请返回下方条目中含有字符串“left”的每一行，逐行原样抄出。

[数据摘录]
◆ ◆ ◆ ◆
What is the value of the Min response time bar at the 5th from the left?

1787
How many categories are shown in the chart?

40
◆ ◆ ◆ ◆
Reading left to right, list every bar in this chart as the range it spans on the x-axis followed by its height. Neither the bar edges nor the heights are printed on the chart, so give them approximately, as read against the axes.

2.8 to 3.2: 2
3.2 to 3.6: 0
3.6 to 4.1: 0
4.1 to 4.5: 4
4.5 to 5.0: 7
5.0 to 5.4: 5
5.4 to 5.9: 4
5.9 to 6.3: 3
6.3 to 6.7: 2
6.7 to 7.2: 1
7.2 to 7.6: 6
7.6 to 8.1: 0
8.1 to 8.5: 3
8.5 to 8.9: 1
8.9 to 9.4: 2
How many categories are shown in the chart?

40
◆ ◆ ◆ ◆
[最终答案]
What is the value of the Min response time bar at the 5th from the left?
Reading left to right, list every bar in this chart as the range it spans on the x-axis followed by its height. Neither the bar edges nor the heights are printed on the chart, so give them approximately, as read against the axes.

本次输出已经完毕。